Sois un homme !

Je parlais, en début d'année, de la question des Trigger Warning.

Récemment, le webzine ActuaLitté, a offert deux tribunes (une sur les TW, l'autre qui mélange appropriation culturelle et sentitivity readers) à un éditeur nommé Stephen Carrière*. Et franchement, ils auraient pu s'abstenir.**

Les deux s'inquiètent de la censure, de la liberté d'expression, la "cancel culture", la bien-pensance...

Peut-être que je me trompe en supposant que M. Carrière est un homme blanc cis hétérosexuel, mais franchement, ce qu'il dit sonne très fort comme le "ouinouin on peut plus rien dire" qu'on trouve dans la bouche d'iceux dès qu'on commence à leur reprocher des comportements problématiques.

Je comprends par contre (cf mon article sur les TW) certaines inquiétudes : les normes sociales changent, on se soucie davantage de l'opinion et du bien-être des minorités, et ça a pour conséquence de nouveaux protocoles, peut-être pas encore assez affinés***, et qui, donc sont nouveaux donc effrayants.

(Parce que la nouveauté effraie toujours, au début. Et puis on s'adapte).

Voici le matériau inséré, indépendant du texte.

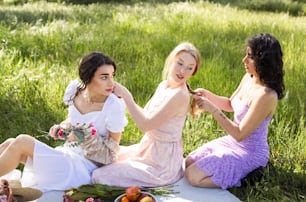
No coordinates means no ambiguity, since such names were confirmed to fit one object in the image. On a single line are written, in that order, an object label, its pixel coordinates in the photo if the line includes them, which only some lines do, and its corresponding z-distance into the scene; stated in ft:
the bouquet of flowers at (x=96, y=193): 11.99
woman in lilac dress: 12.93
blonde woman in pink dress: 12.67
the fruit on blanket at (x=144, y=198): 11.23
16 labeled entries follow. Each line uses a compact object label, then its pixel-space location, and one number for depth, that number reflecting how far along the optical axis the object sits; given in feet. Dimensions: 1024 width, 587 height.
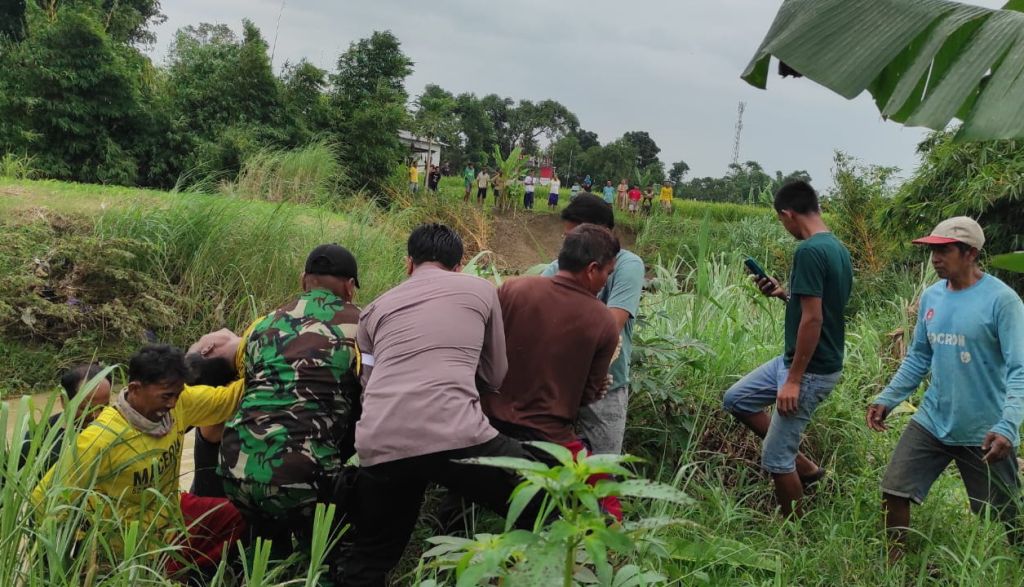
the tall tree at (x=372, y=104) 59.47
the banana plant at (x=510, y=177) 71.97
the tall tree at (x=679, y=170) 218.18
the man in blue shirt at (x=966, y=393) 9.73
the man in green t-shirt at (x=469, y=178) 74.95
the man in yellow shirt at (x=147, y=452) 8.02
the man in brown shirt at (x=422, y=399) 7.99
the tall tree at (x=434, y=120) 81.51
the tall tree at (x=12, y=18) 74.64
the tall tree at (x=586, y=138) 227.57
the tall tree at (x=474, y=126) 175.11
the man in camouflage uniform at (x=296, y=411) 8.71
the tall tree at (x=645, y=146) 218.91
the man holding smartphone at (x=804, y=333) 10.34
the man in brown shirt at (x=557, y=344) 8.90
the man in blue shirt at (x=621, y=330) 10.57
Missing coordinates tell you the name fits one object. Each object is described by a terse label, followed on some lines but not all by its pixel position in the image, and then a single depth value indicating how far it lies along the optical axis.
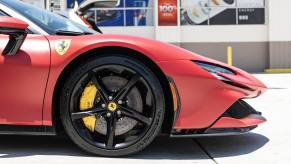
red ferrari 3.48
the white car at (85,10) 6.35
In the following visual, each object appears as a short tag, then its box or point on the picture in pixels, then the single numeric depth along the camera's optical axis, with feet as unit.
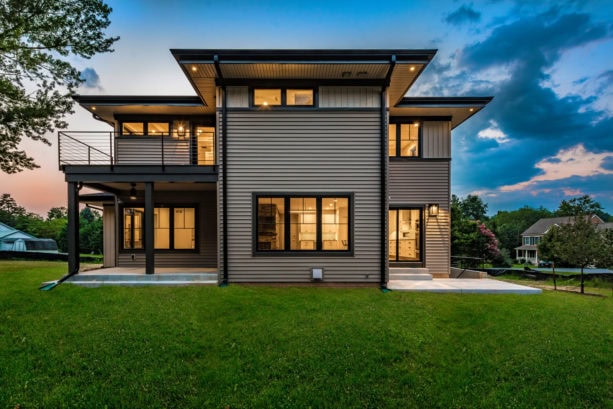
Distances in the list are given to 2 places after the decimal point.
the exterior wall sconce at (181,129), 31.86
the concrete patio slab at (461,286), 24.49
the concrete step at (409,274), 28.78
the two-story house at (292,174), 25.77
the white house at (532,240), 150.30
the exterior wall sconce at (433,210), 31.58
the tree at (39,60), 33.19
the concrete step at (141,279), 25.75
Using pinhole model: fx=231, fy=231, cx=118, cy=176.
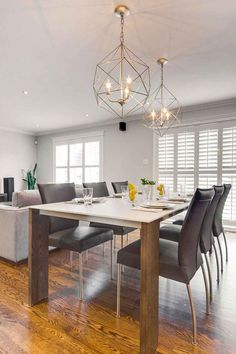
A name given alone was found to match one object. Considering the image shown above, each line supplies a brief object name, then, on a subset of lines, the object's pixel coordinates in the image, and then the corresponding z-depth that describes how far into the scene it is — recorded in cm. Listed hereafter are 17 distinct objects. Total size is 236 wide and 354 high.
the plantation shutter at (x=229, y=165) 429
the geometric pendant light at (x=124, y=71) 208
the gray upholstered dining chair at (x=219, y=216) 245
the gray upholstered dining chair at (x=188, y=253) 147
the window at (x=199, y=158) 434
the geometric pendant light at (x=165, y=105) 309
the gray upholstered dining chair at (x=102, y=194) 258
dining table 133
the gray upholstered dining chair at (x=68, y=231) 202
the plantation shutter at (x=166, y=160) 502
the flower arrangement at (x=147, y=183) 230
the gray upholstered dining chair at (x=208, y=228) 183
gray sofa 267
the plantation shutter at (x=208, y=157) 450
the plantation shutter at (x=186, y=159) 476
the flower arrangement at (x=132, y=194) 217
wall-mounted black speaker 551
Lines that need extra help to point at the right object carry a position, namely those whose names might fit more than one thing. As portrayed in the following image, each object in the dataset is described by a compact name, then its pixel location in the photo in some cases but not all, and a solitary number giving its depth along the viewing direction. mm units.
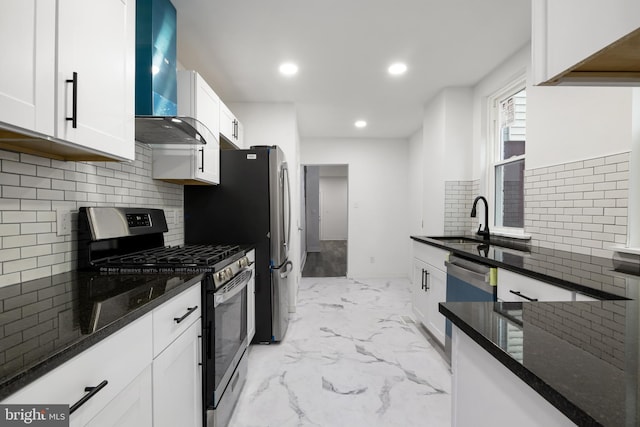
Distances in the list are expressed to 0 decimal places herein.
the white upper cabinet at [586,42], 606
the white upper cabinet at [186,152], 2178
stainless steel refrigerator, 2688
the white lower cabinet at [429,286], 2559
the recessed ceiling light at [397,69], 2871
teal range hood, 1754
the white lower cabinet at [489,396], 550
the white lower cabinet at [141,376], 720
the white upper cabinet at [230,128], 2827
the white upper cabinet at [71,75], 867
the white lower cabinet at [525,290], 1321
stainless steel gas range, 1541
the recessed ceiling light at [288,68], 2848
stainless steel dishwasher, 1875
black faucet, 2867
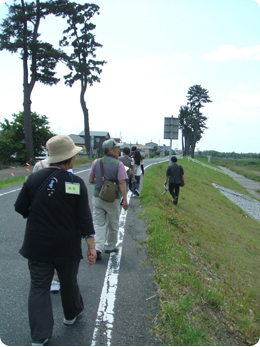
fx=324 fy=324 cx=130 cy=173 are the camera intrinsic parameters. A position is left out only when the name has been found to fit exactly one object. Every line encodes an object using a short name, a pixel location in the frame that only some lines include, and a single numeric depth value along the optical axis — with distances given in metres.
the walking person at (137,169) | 11.94
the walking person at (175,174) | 11.79
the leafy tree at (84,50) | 32.41
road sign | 15.05
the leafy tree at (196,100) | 72.06
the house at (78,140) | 81.28
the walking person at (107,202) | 5.24
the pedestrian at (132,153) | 11.46
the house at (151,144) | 176.25
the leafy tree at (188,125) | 75.19
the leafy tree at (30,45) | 24.41
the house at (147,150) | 138.62
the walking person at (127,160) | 9.47
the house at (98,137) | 87.62
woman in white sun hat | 2.90
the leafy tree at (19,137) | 34.31
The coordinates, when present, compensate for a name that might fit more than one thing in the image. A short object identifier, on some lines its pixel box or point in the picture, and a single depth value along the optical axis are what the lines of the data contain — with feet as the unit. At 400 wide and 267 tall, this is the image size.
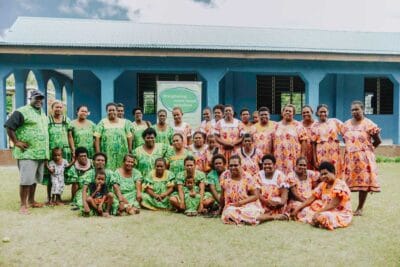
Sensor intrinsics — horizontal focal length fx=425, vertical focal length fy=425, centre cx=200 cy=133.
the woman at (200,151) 21.65
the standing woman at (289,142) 20.67
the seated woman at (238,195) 17.81
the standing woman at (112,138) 21.63
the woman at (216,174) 19.98
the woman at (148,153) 21.20
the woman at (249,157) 20.06
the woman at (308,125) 20.84
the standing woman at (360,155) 19.48
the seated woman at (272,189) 18.85
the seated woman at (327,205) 17.20
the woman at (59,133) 21.31
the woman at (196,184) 19.92
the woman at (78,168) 21.26
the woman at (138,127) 23.07
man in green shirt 19.49
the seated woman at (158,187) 20.57
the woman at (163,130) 22.48
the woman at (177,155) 21.24
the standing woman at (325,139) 20.44
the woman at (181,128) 23.03
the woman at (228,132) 22.00
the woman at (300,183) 19.12
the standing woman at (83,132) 21.93
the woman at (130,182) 20.22
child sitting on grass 19.04
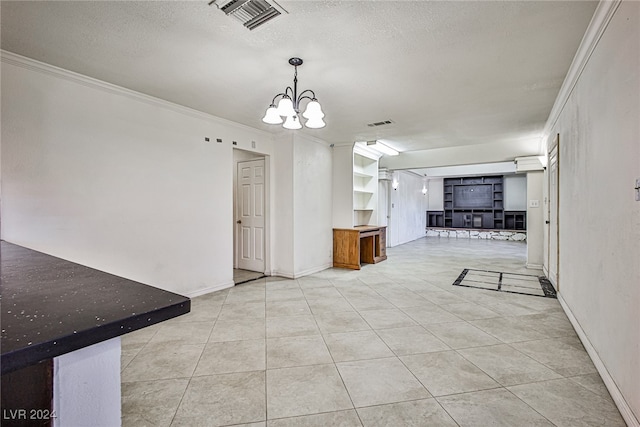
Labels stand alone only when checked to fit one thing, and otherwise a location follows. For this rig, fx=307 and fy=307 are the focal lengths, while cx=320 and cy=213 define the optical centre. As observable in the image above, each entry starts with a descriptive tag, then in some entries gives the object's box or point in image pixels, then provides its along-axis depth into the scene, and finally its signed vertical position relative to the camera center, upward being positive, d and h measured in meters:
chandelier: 2.57 +0.82
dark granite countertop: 0.65 -0.27
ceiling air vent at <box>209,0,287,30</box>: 1.98 +1.33
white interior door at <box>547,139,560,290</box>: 4.15 -0.13
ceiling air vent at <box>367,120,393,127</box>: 4.66 +1.34
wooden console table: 5.93 -0.76
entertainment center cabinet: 11.66 +0.08
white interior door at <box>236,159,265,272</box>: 5.50 -0.12
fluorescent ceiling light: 6.28 +1.35
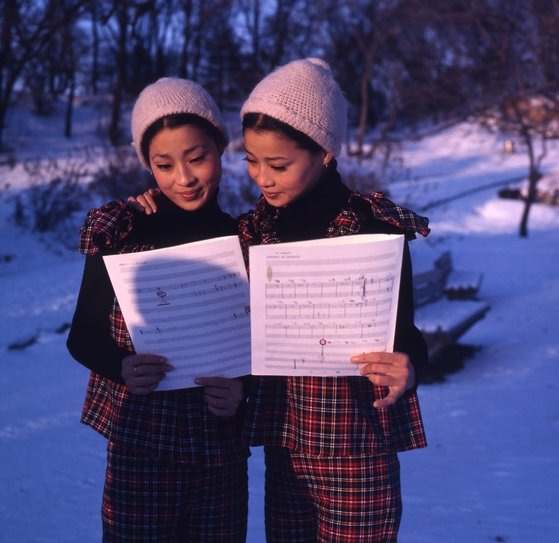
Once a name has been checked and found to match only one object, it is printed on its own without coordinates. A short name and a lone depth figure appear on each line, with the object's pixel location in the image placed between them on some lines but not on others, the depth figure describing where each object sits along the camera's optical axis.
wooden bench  5.63
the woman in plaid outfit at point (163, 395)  1.67
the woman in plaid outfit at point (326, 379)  1.60
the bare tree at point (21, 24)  7.23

J'ai eu le malheur de vouloir exprimer mon avis en commentaire (sur la question des TW) 🤦

Un des intervenants, particulièrement remonté, criait non seulement à la censure mais argumentait sur le "je suis un adulte, je n'ai pas besoin de ça".

Tant mieux pour toi, Cricri****, mais tu te trompes : tu es un adulte sans traumatisme, qui est capable d'encaisser la lecture de sujets durs, même des trucs gore que tu n'aimes pas. Est-ce que tu es en train de dire que Untel n'est pas un adulte parce qu'il souffre de PTSD ? Ou que ça en fait une mauviette, peut-être ?

Moi même, en tant que femme blanche cis hétéro, j'ai mis du temps à comprendre à quel point d'autres personnes étaient défavorisées par rapport à moi : je veux dire, je sais qu'elles le sont, mais, ne l'ayant pas vécu moi-même, j'ai du mal à concevoir ce que c'est de le vivre, de le subir chaque jour au quotidien.

Et donc, de quel droit je pourrais me permettre de dire "oh, c'est bon, grandis un peu !" ? Parce que c'est exactement ce que tu dis, Cricri. "Sois un adulte !" "Sois un homme !" Et même, ce que je trouve assez ironique, "si tu as peur de X, n'en lis pas".

Ben justement, Cricri, c'est à ça que servent les TW. Parce que quelqu'un qui a, mettons, un TW sur le sang, n'ira probablement pas lire un polar "classique", il n'est pas stupide non plus*****. En revanche, s'il a porté son choix sur une romance historique, il ne s'attend pas à ce que, par exemple, ça commence par un duel avec du sang partout...

Quant aux sensitivity readers, je crois qu'ils ne font peur qu'aux gens qui ont peur de se retrouver face à leurs propres préjugés. L'autre jour, une copine autrice, racontait (je résume) "je pensais avoir bien écrit sur X, mais mon SR m'a montré que je me trompais, et du coup, j'ai pu écrire un truc encore meilleur". J'imagine que ça n'a pas dû être agréable à entendre, sur le coup, mais franchement, est-ce différent du processus de bêta-lecture classique ?

Voilà. Le monde change, deal with it.

 

Les vrais hommes n'ont pas peur de leur part de féminité.

PS : moi qui ne savait pas quoi dire cette semaine, parce que je n'ai pas beaucoup avancé sur Trois Bâtards (même si j'ai bien rempli mon quota hebdomadaire), je peux au moins me "réjouir" que ce genre d'indignation mal placée m'ait fourni matière à un article 🙄




* : il est peut-être connu, mais je ne sais pas qui c'est.

** : et du coup, j'ai la flemme de mettre les liens.

*** : je dis ça pour ratisser large, et parce que le cas cité (la traduction de la poète Amanda Gorman) me fait l'effet d'avoir été résolu de façon un peu rapide - mais c'est un autre sujet.

**** : c'est mon blog, je l'appelle comme je veux 😛

***** : ou alors il demandera à quelqu'un qui l'a lu avant - mais on s'éloigne du sujet.